Entries drawn from a collection:
======

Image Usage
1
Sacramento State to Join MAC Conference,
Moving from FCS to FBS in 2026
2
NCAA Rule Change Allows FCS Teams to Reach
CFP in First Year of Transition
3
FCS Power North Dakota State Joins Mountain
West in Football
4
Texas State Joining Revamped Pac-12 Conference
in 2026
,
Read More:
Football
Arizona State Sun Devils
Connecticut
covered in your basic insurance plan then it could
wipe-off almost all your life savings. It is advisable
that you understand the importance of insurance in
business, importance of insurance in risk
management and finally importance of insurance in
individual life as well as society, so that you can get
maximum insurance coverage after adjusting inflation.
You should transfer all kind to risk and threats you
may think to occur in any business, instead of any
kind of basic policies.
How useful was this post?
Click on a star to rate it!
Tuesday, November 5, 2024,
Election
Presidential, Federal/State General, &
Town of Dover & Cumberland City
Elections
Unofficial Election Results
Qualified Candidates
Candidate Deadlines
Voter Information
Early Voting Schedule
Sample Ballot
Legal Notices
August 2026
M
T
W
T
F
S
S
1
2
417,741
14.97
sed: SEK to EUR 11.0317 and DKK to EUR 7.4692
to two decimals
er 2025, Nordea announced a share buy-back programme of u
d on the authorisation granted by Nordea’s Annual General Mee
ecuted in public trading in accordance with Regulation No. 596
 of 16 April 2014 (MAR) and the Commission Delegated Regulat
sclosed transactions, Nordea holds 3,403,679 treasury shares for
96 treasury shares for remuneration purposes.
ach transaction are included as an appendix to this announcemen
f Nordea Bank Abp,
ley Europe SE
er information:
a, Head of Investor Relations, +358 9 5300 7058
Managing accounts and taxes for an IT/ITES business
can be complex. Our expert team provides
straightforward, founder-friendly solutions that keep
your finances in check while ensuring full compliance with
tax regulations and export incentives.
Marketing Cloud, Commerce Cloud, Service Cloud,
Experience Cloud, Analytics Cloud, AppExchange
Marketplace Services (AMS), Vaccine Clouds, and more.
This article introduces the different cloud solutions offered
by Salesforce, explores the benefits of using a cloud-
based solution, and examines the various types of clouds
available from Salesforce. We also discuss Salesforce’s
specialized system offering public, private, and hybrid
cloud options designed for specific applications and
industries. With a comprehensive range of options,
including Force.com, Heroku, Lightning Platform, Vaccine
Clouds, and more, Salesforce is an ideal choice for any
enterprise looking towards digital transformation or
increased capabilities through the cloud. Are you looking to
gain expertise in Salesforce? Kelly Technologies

======

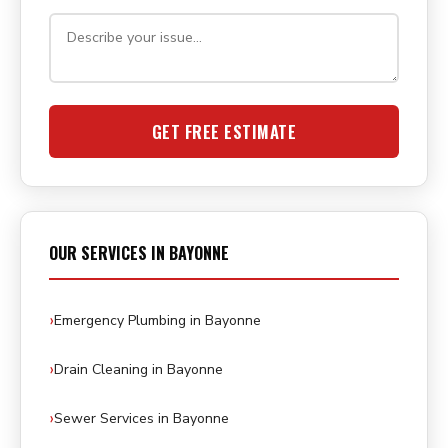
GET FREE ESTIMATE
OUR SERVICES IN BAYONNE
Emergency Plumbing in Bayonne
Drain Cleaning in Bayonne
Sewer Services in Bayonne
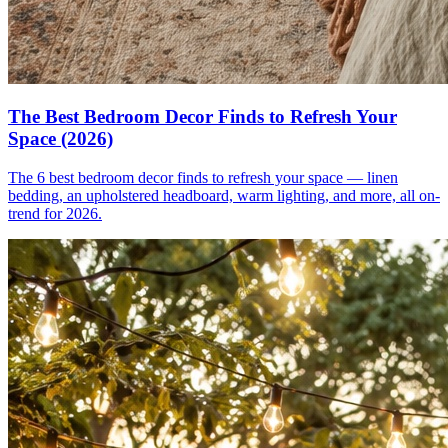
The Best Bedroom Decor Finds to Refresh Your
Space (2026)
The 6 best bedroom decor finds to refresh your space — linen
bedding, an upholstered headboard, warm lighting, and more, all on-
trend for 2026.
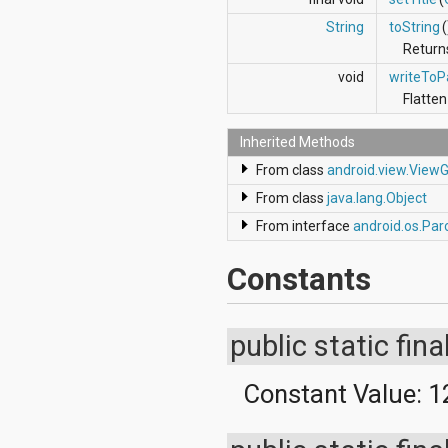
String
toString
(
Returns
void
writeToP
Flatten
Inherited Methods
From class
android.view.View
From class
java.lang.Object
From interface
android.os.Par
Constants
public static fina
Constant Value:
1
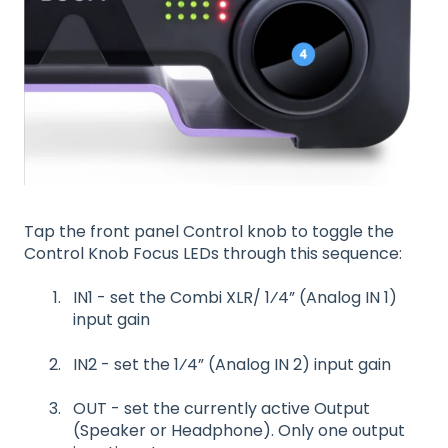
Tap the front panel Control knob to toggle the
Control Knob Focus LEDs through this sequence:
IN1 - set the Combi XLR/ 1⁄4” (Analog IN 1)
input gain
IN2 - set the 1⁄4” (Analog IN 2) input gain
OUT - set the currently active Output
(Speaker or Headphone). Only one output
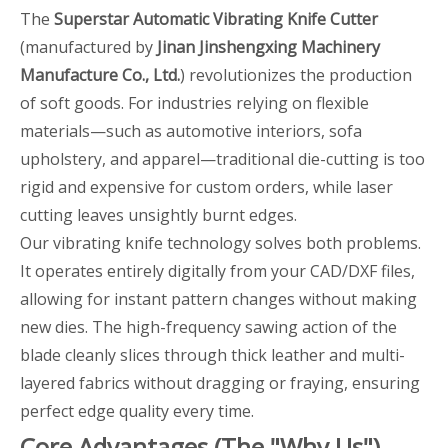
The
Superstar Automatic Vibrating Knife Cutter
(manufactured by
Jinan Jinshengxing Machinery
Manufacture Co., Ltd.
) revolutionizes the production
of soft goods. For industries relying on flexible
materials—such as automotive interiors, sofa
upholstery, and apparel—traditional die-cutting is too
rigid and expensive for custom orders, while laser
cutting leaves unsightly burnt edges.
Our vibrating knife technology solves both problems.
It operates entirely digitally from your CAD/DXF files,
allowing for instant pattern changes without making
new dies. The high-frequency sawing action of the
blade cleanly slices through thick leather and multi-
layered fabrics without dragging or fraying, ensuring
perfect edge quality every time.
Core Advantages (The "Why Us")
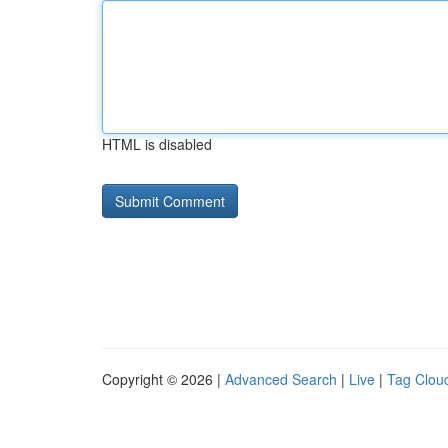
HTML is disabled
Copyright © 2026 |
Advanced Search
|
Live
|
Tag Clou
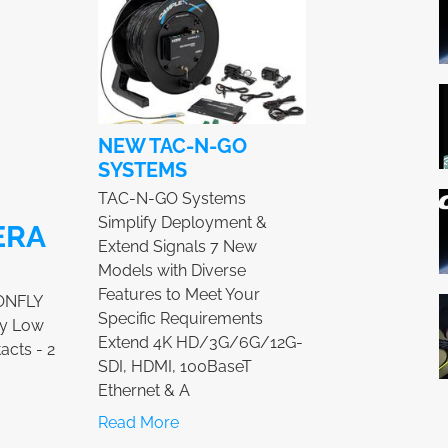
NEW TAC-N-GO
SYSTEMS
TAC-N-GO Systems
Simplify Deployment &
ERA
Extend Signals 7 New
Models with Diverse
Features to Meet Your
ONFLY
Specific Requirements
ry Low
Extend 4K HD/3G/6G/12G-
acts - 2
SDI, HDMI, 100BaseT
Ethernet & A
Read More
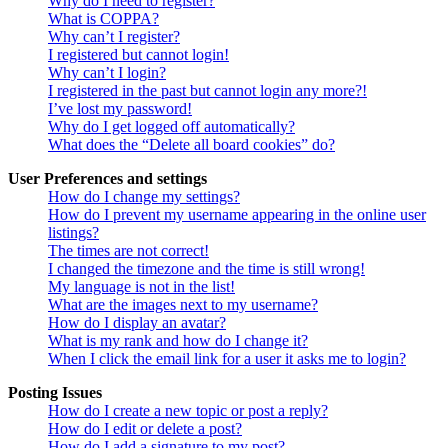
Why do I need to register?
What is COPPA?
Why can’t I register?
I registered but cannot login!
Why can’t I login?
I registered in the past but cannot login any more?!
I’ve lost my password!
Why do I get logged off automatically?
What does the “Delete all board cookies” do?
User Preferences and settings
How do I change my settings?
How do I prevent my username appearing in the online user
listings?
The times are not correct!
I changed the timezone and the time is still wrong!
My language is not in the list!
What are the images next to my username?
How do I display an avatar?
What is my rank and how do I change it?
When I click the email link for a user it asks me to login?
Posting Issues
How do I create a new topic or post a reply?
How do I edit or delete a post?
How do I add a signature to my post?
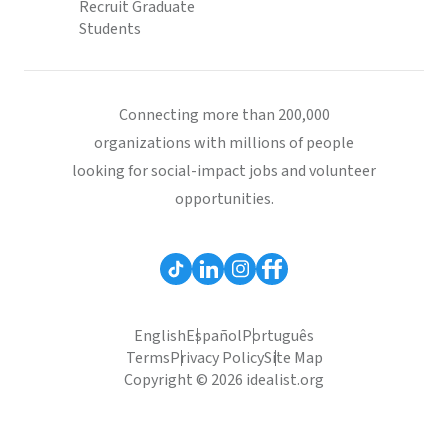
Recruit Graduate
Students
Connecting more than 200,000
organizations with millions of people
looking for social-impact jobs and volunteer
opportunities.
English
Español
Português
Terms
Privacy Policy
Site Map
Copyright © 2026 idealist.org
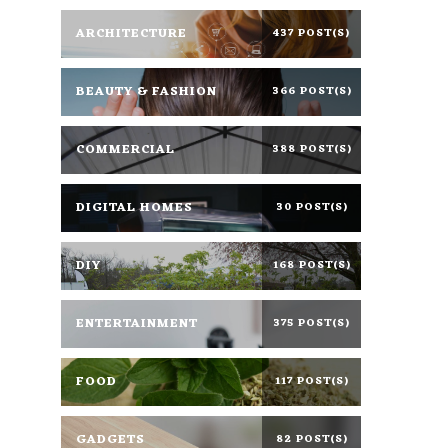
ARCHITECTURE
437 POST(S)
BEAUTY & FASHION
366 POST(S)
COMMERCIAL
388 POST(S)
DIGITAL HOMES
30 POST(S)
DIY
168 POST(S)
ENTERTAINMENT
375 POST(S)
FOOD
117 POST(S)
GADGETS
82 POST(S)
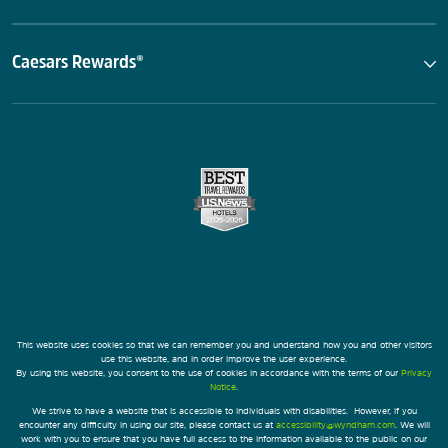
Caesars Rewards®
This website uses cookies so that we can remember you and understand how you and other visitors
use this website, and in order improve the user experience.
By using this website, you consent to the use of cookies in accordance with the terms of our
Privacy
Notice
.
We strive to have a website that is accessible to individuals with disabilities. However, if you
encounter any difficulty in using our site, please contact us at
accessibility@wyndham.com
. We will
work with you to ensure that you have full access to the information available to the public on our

======

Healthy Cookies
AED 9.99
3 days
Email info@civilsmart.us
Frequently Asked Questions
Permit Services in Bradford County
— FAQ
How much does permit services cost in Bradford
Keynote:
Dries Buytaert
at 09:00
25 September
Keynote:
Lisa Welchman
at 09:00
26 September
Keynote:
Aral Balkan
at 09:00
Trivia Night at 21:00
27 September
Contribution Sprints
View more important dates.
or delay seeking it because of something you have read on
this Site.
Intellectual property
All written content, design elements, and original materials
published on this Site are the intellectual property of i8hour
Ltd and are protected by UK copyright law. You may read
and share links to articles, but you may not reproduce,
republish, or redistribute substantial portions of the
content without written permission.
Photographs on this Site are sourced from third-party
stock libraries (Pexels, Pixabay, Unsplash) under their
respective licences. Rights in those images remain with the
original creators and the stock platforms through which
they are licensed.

======

Update the stretch of the records from the line containing "The Best Bedroom Decor Finds to Refresh Your" through the line containing "(Speaker or Headphone). Only one output" by replacing "linen" with "cotton", leaving all else unchanged. Give back only those lines, and leave the pictures out of the answer.

The Best Bedroom Decor Finds to Refresh Your
Space (2026)
The 6 best bedroom decor finds to refresh your space — cotton
bedding, an upholstered headboard, warm lighting, and more, all on-
trend for 2026.
String
toString
(
Returns
void
writeToP
Flatten
Inherited Methods
From class
android.view.View
From class
java.lang.Object
From interface
android.os.Par
Constants
public static fina
Constant Value:
1
Tap the front panel Control knob to toggle the
Control Knob Focus LEDs through this sequence:
IN1 - set the Combi XLR/ 1⁄4” (Analog IN 1)
input gain
IN2 - set the 1⁄4” (Analog IN 2) input gain
OUT - set the currently active Output
(Speaker or Headphone). Only one output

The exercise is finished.